A Câmara Municipal de Auriflama cassou, nesta quinta-feira (21), o mandato do vereador Bruno Brambila. A decisão foi aprovada por 6 votos a 3, durante sessão legislativa marcada pela votação do relatório final da comissão processante instaurada para apurar denúncia por quebra de decoro parlamentar.

Com a decisão, Brambila também passa a ficar inelegível por oito anos, conforme prevê a Lei Complementar nº 64/1990, conhecida como Lei das Inelegibilidades. A perda dos direitos políticos está prevista no artigo 1º, inciso I, alínea “b”, que determina a inelegibilidade de parlamentares que perderem o mandato por infringência às normas de decoro previstas na Constituição e nas leis orgânicas municipais.

Brambila se torna o primeiro político da história de Auriflama a ter o mandato cassado pelo Legislativo municipal.

A cassação seguiu os trâmites previstos no Decreto-Lei nº 201/1967, legislação federal que estabelece normas para responsabilização político-administrativa de prefeitos e vereadores.

O vereador havia sido reeleito em 2024 para seu segundo mandato consecutivo com 676 votos, sendo o mais votado do município.

Entenda o caso

O pedido de cassação foi protocolado no dia 2 de fevereiro por um cidadão do município. A admissibilidade da denúncia foi aprovada pela Câmara por 5 votos a 3, durante sessão ordinária.

Segundo a representação, Bruno Brambila teria divulgado informações consideradas falsas sobre a cobrança do IPTU em Auriflama, gerando medo e insegurança entre os contribuintes.

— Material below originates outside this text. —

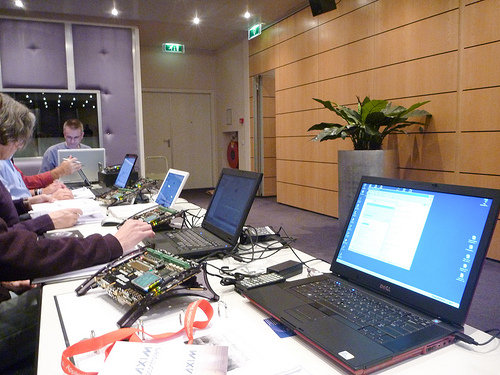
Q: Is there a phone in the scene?
A: No, there are no phones.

De acordo com a denúncia, o parlamentar afirmou publicamente que moradores inadimplentes poderiam ter os nomes protestados em apenas três dias após atraso no pagamento do imposto. No entanto, segundo o autor da representação, essa previsão não constava no projeto de lei aprovado pelo Legislativo.

O documento sustenta que a proposta aprovada pela Câmara tinha como objetivo apenas adequar procedimentos administrativos às diretrizes do Supremo Tribunal Federal (STF) e do Conselho Nacional de Justiça (CNJ), sem alterar prazos ou modificar a forma de cobrança do tributo.

Ainda conforme a denúncia, as declarações do vereador teriam induzido a população ao erro e configurado utilização incompatível do mandato parlamentar, caracterizando quebra de decoro.

Comissão processante

Após a aprovação da admissibilidade, foi instaurada uma comissão processante para apurar os fatos. O grupo foi composto pelos vereadores Renato Marinho dos Santos, como presidente, Mário Barbosa, como relator, e Marco Antonio Daniesi, como membro.

Ao final da investigação, o relatório foi submetido ao plenário e aprovado pela maioria dos vereadores, resultando na cassação do mandato.

A Câmara Municipal ainda deverá oficializar os procedimentos para convocação do suplente que assumirá a vaga deixada por Brambila no Legislativo.